Your objective: Would you copy out the text of every record below word for word, leaving the pictures out of your answer?

——————————

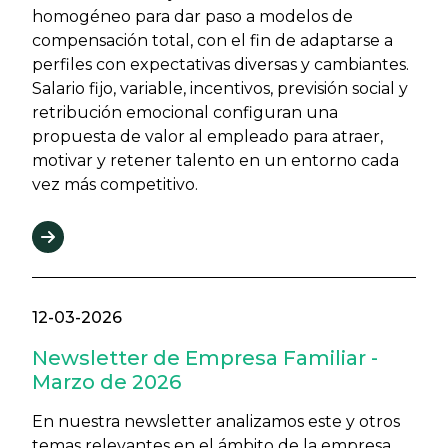
homogéneo para dar paso a modelos de
compensación total, con el fin de adaptarse a
perfiles con expectativas diversas y cambiantes.
Salario fijo, variable, incentivos, previsión social y
retribución emocional configuran una
propuesta de valor al empleado para atraer,
motivar y retener talento en un entorno cada
vez más competitivo.
12-03-2026
Newsletter de Empresa Familiar -
Marzo de 2026
En nuestra newsletter analizamos este y otros
temas relevantes en el ámbito de la empresa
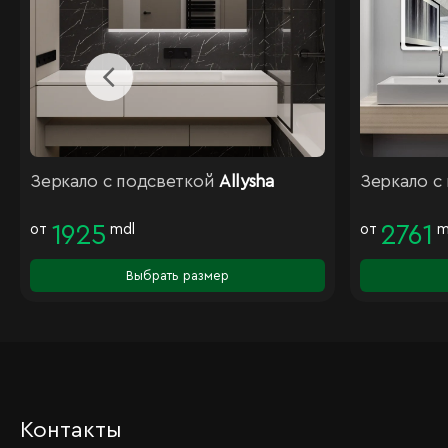
Зеркало с подсветкой
Allysha
Зеркало с
от
1925
mdl
от
2761
m
Выбрать размер
Контакты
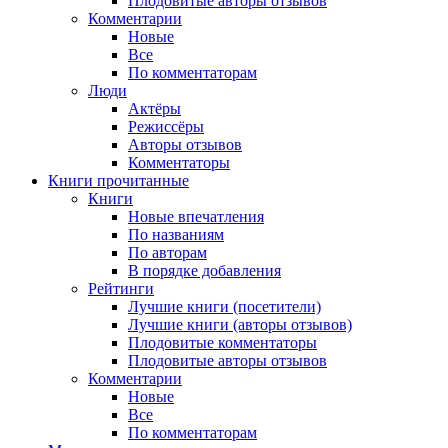
Плодовитые авторы отзывов
Комментарии
Новые
Все
По комментаторам
Люди
Актёры
Режиссёры
Авторы отзывов
Комментаторы
Книги
прочитанные
Книги
Новые впечатления
По названиям
По авторам
В порядке добавления
Рейтинги
Лучшие книги (посетители)
Лучшие книги (авторы отзывов)
Плодовитые комментаторы
Плодовитые авторы отзывов
Комментарии
Новые
Все
По комментаторам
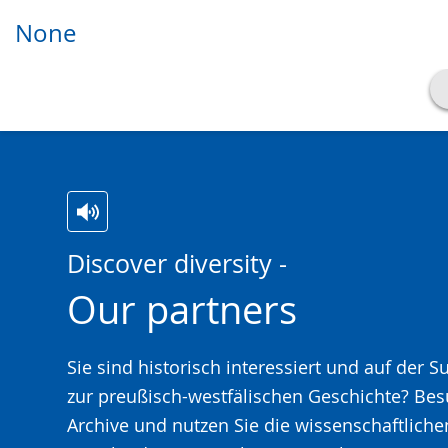
None
Show transcript
Play
Pause
Switch
Activate
A
Discover diversity -
to
audio
video
Our partners
simple
support.
will
language.
open
up
Sie sind historisch interessiert und auf der 
presenting
zur preußisch-westfälischen Geschichte? Be
the
Archive und nutzen Sie die wissenschaftlic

——————————

Your solution:
homogéneo para dar paso a modelos de
compensación total, con el fin de adaptarse a
perfiles con expectativas diversas y cambiantes.
Salario fijo, variable, incentivos, previsión social y
retribución emocional configuran una
propuesta de valor al empleado para atraer,
motivar y retener talento en un entorno cada
vez más competitivo.
12-03-2026
Newsletter de Empresa Familiar -
Marzo de 2026
En nuestra newsletter analizamos este y otros
temas relevantes en el ámbito de la empresa
Зеркало с подсветкой
Allysha
Зеркало с
от
1925
mdl
от
2761
m
Выбрать размер
Контакты
Плодовитые авторы отзывов
Комментарии
Новые
Все
По комментаторам
Люди
Актёры
Режиссёры
Авторы отзывов
Комментаторы
Книги
прочитанные
Книги
Новые впечатления
По названиям
По авторам
В порядке добавления
Рейтинги
Лучшие книги (посетители)
Лучшие книги (авторы отзывов)
Плодовитые комментаторы
Плодовитые авторы отзывов
Комментарии
Новые
Все
По комментаторам
None
Show transcript
Play
Pause
Switch
Activate
A
Discover diversity -
to
audio
video
Our partners
simple
support.
will
language.
open
up
Sie sind historisch interessiert und auf der 
presenting
zur preußisch-westfälischen Geschichte? Be
the
Archive und nutzen Sie die wissenschaftlic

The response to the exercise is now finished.